──────── Entries supplied
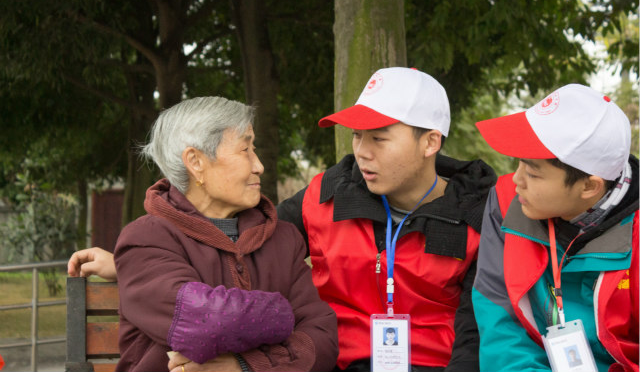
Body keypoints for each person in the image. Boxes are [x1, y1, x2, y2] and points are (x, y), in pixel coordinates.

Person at [69, 67, 497, 371]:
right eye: (357, 136)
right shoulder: (326, 195)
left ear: (431, 142)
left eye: (380, 139)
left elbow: (475, 337)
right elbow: (241, 246)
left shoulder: (481, 216)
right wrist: (126, 262)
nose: (362, 151)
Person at [74, 96, 338, 372]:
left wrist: (245, 367)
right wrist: (280, 312)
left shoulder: (283, 238)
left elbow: (323, 340)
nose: (258, 165)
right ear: (196, 161)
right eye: (245, 149)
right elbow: (204, 323)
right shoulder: (144, 239)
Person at [472, 84, 638, 372]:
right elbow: (497, 315)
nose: (516, 180)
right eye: (519, 163)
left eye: (534, 172)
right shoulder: (505, 202)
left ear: (589, 186)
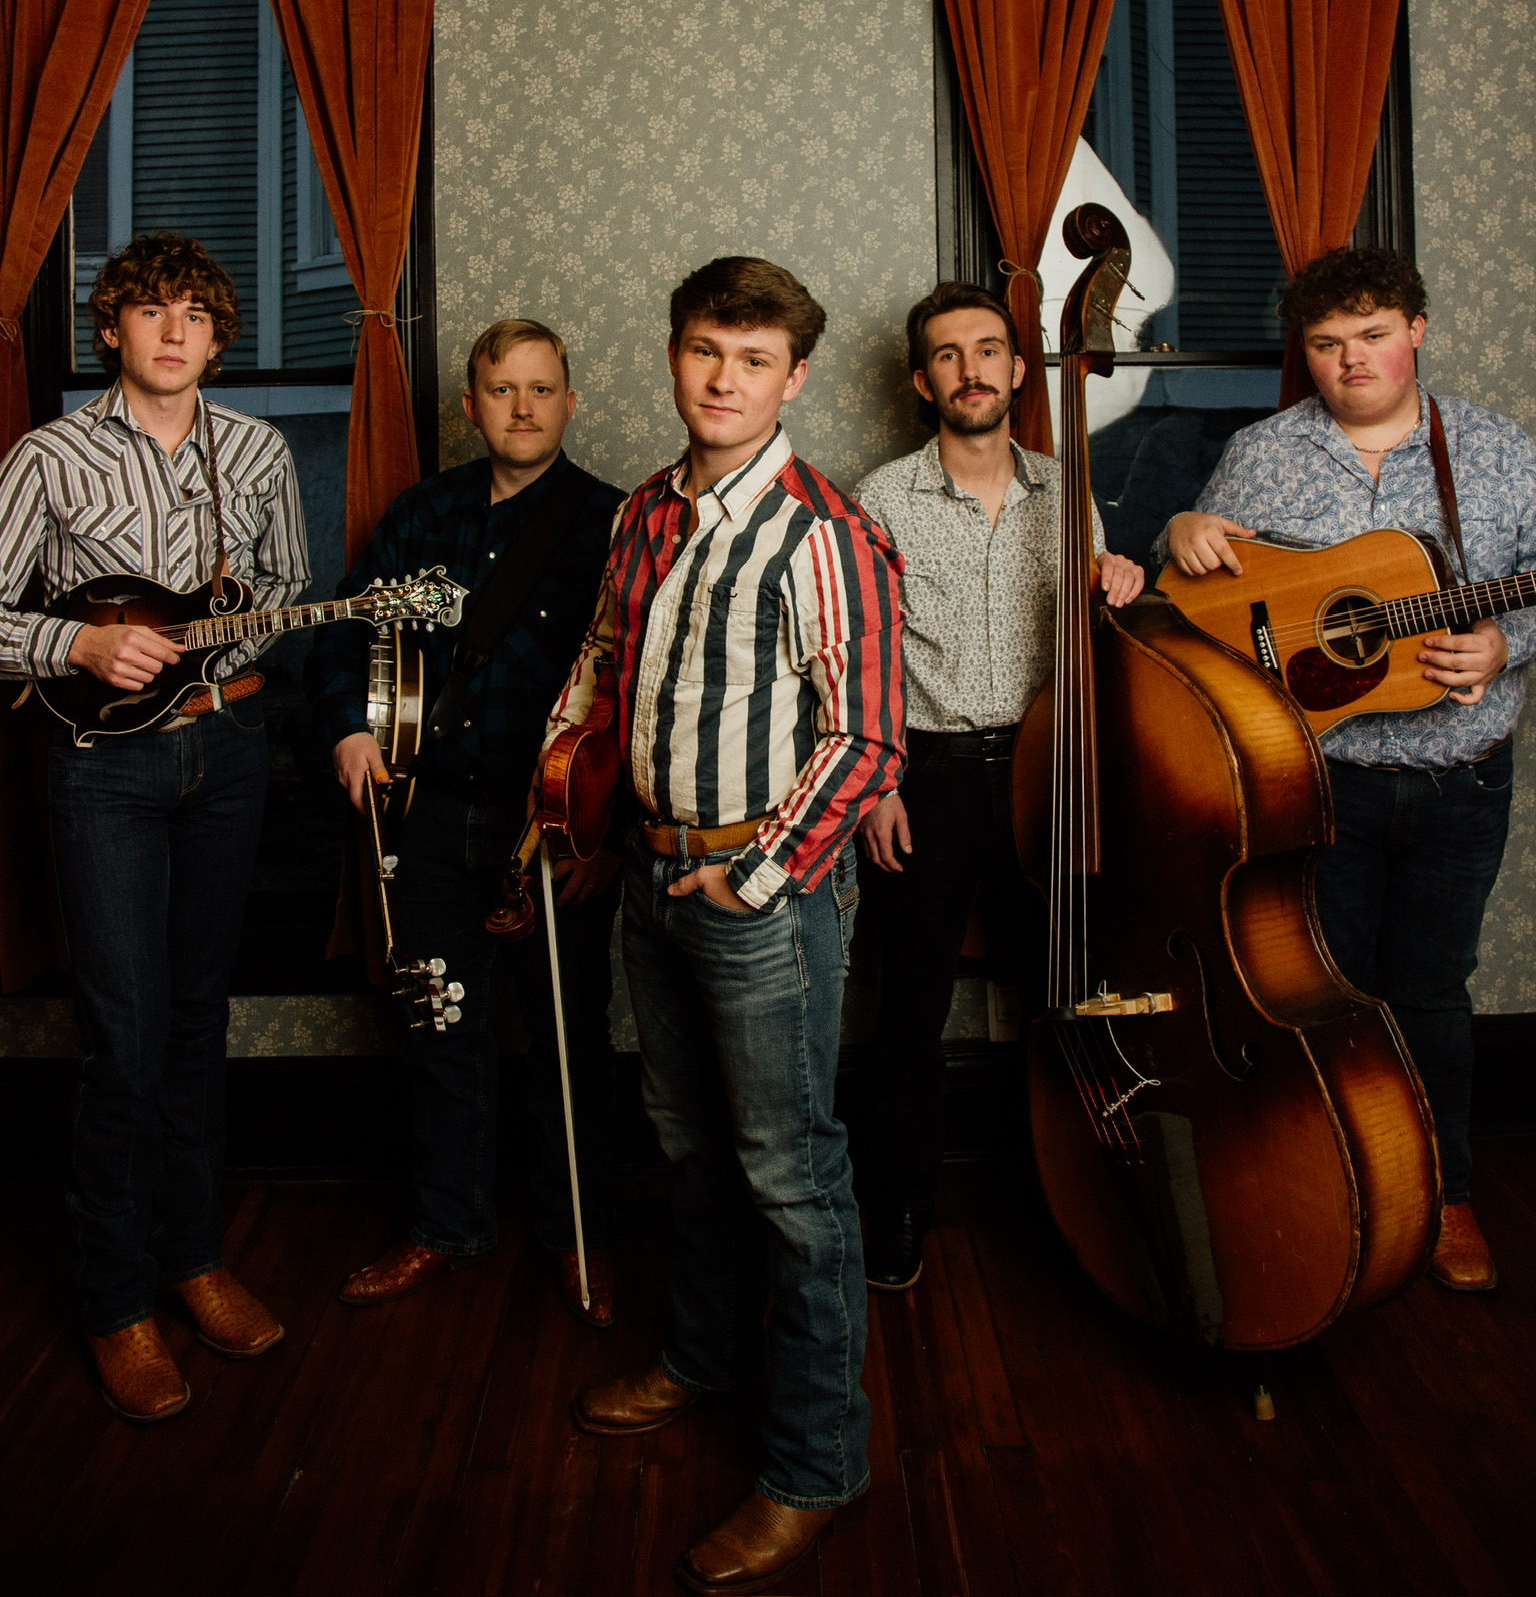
────────────────
What you have to do:
I would like the lines from the one with "right eye: (245, 149)" through the last line of the data above retyped exactly, with pictures left out, please.

Written reply:
right eye: (245, 149)
right elbow: (204, 323)
right shoulder: (144, 239)
Person at [472, 84, 638, 372]:
right elbow: (497, 315)
nose: (516, 180)
right eye: (519, 163)
left eye: (534, 172)
right shoulder: (505, 202)
left ear: (589, 186)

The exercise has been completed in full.